Your goal
Can you turn the lines below into a JSON list of strings, one string per line with blank lines left out, starting at the line that contains "Bonami podtrhuje růst" and stopping after the line that contains "PETER BREJČÁK"?

Dataset
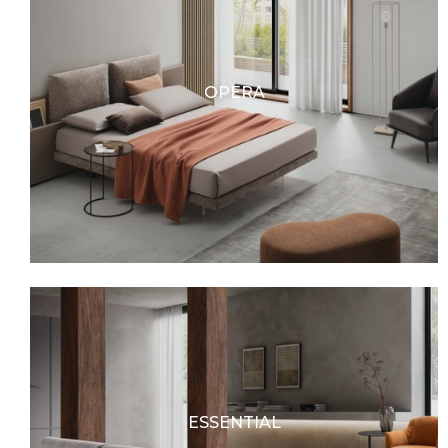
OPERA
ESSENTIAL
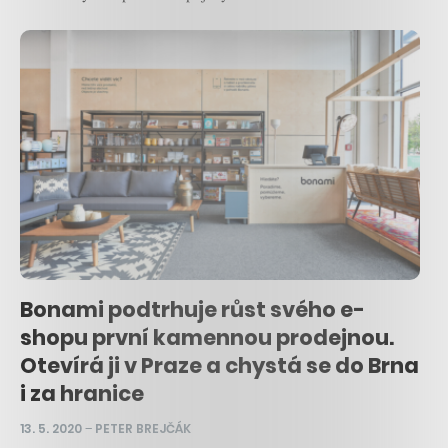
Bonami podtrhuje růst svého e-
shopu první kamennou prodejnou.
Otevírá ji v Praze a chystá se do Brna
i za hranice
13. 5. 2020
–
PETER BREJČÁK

==

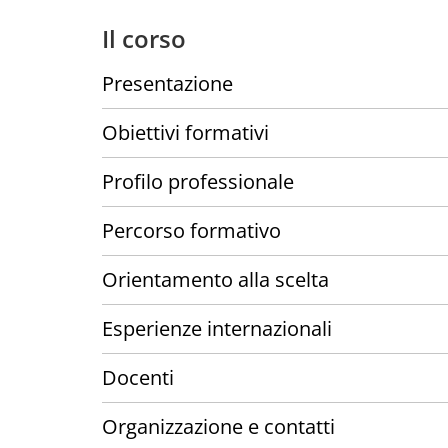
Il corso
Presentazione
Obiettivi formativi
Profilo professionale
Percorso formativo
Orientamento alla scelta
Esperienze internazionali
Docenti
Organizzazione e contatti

The answer
[
  "Bonami podtrhuje růst svého e-",
  "shopu první kamennou prodejnou.",
  "Otevírá ji v Praze a chystá se do Brna",
  "i za hranice",
  "13. 5. 2020",
  "–",
  "PETER BREJČÁK"
]